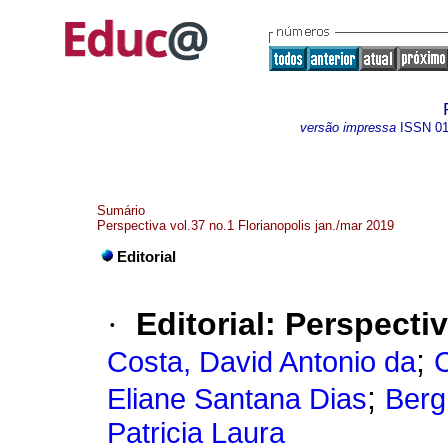
versão impressa
ISSN
0
Sumário
Perspectiva vol.37 no.1 Florianopolis jan./mar 2019
Editorial
·
Editorial: Perspecti
;
Costa, David Antonio da
C
;
Eliane Santana Dias
Berg
Patricia Laura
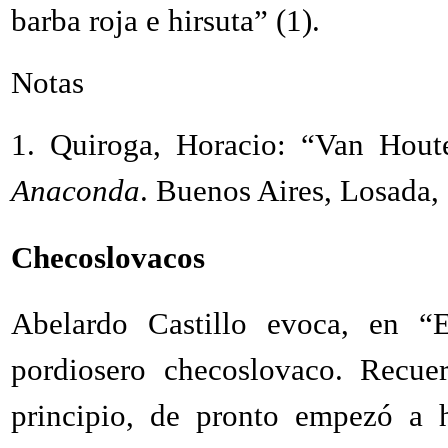
barba roja e hirsuta” (1).
Notas
1.
Quiroga, Horacio: “Van Hou
Anaconda
. Buenos Aires, Losada,
Checoslovacos
Abelardo Castillo evoca, en “E
pordiosero checoslovaco. Recuer
principio, de pronto empezó a h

**Your assignment:** A word-for-word copy of the records is required. Leave out every picture.

**Written solution:**
versão impressa
ISSN
0
Sumário
Perspectiva vol.37 no.1 Florianopolis jan./mar 2019
Editorial
·
Editorial: Perspecti
;
Costa, David Antonio da
C
;
Eliane Santana Dias
Berg
Patricia Laura
barba roja e hirsuta” (1).
Notas
1.
Quiroga, Horacio: “Van Hou
Anaconda
. Buenos Aires, Losada,
Checoslovacos
Abelardo Castillo evoca, en “E
pordiosero checoslovaco. Recuer
principio, de pronto empezó a h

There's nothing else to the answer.